Latihan gabungan anti terorisme resmi dimulai di Sentul, Bogor, pada hari Senin (09/09) dan diikuti oleh 872 prajurit elit dari 18 negara.

Panglima TNI Jenderal Moeldoko dan Duta Besar Amerika Serikat untuk ASEAN, David Carden, membuka Latihan Anti Terorisme yang akan berlangsung hingga hari Jumat tersebut.

Moeldoko dalam pidatonya mengatakan ancaman terorisme meningkat seiring dengan perkembangan ilmu pengetahuan dan teknologi.

"Dinamika perkembangan keamanan di dunia membutuhkan perhatian serius dari semua elemen keamanan, khususnya militer," kata Moeldoko, yang dilantik sebagai Panglima TNI pada bulan Agustus lalu seperti dikutip kantor berita AP.

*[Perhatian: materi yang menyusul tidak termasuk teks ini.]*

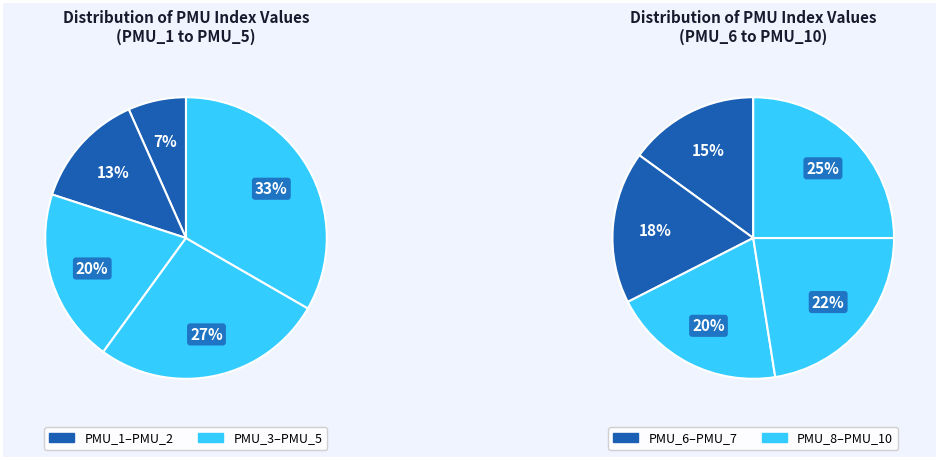

How many segments does this pie chart have?

10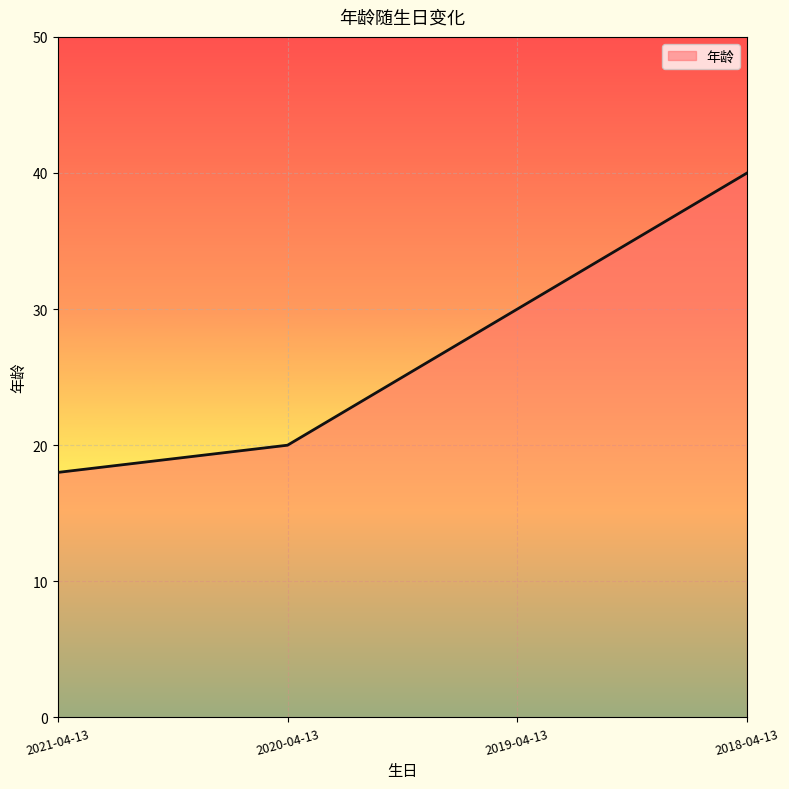

What position from the right is 2018-04-13?

1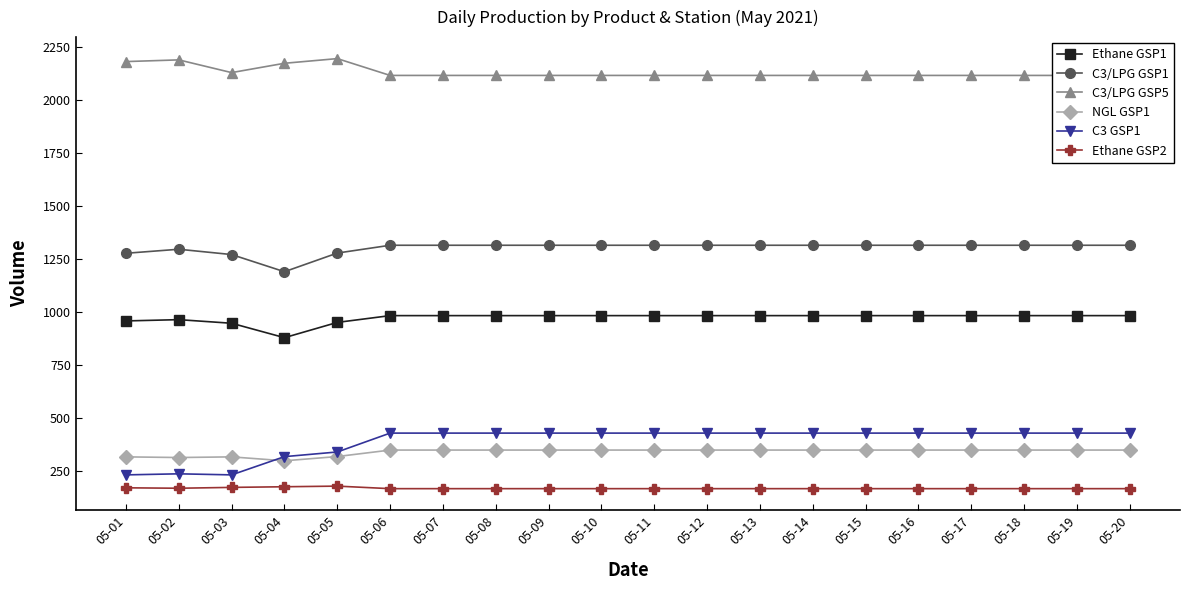

How many categories are shown in the chart?

20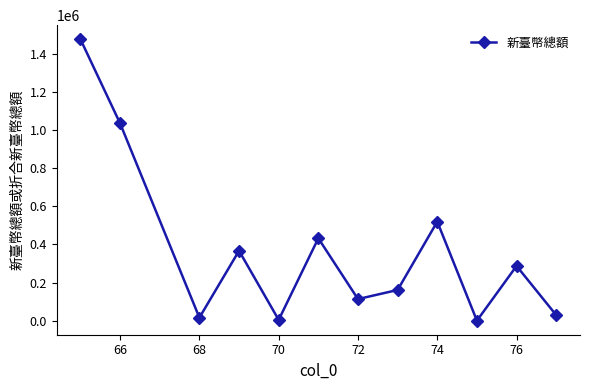

What is the smallest value displayed?

242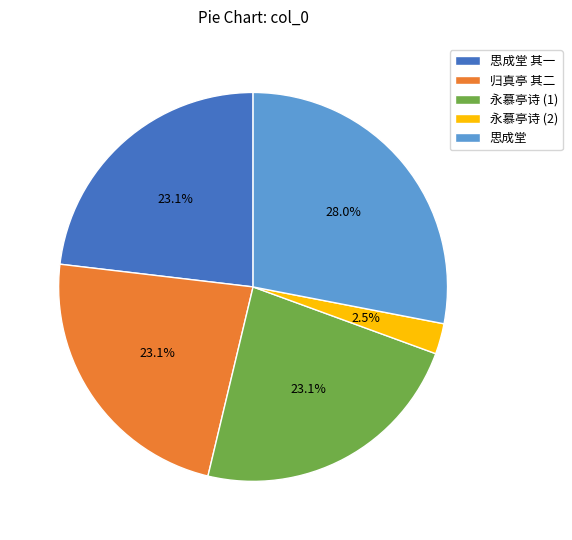

Combined, do 思成堂 and 思成堂 其一 account for over 50%?

Yes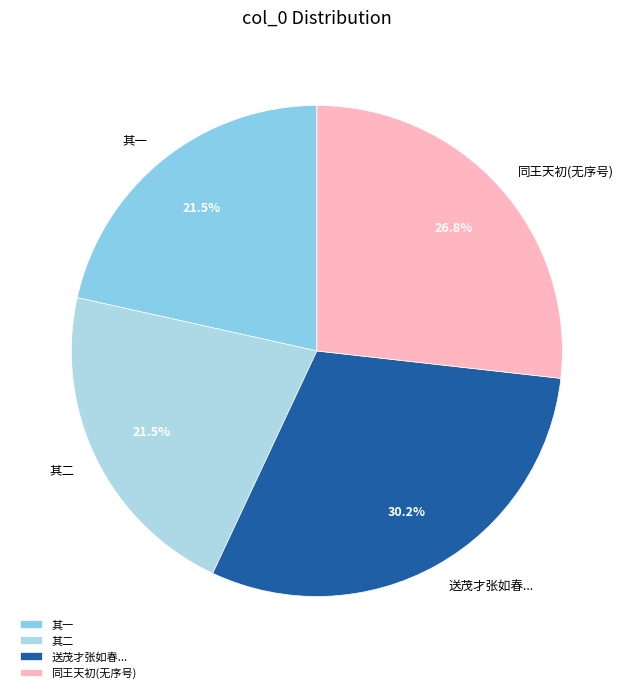

Does any single category account for the majority?

No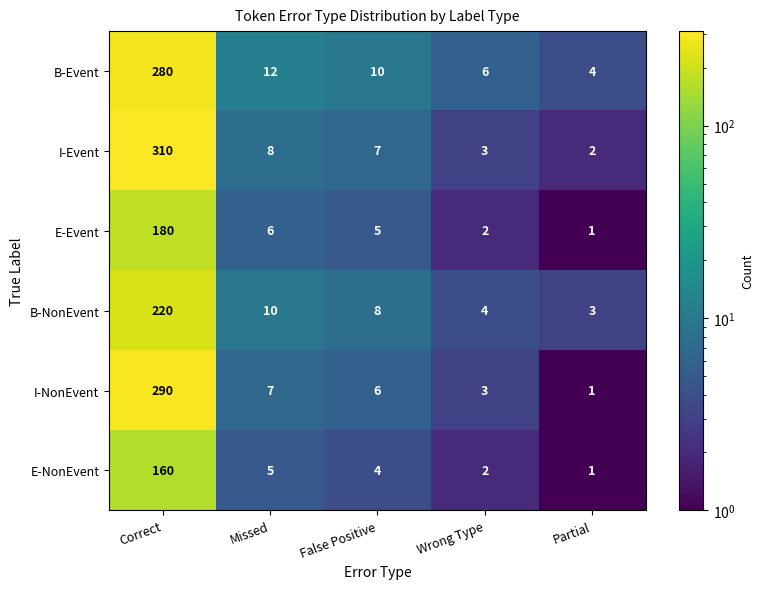

Rank the series at Correct from highest to lowest value.

I-Event, I-NonEvent, B-Event, B-NonEvent, E-Event, E-NonEvent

Indonesia, negara dengan populasi Muslim terbesar di dunia, telah berperang melawan teroris sejak serangan bom Bali 2002 oleh kelompok militan yang terkait dengan Jemaah Islamiyah.

Lebih dari 200 orang tewas dalam serangan tersebut, sebagian besar adalah wisatawan mancanegara.

Namun baru-baru ini serangan teror di Indonesia dilakukan oleh individu atau kelompok-kelompok kecil dengan sasaran anggota polisi dan warga sipil.

Sementara itu Carden mengutarakan harapannya agar para peserta dapat berbagi ilmu dan pengalaman demi kerja sama yang lebih baik dalam mengawal keamanan di Asia.

Ia mengatakan kerja sama itu juga bisa meliputi kesiapan menghadapi bencana.

Negara-negara yang ikut dalam pelatihan ini adalah 10 anggota ASEAN bersama Amerika Serikat, Rusia, Cina, Australia, India, Jepang, Selandia Baru dan Korea Selatan.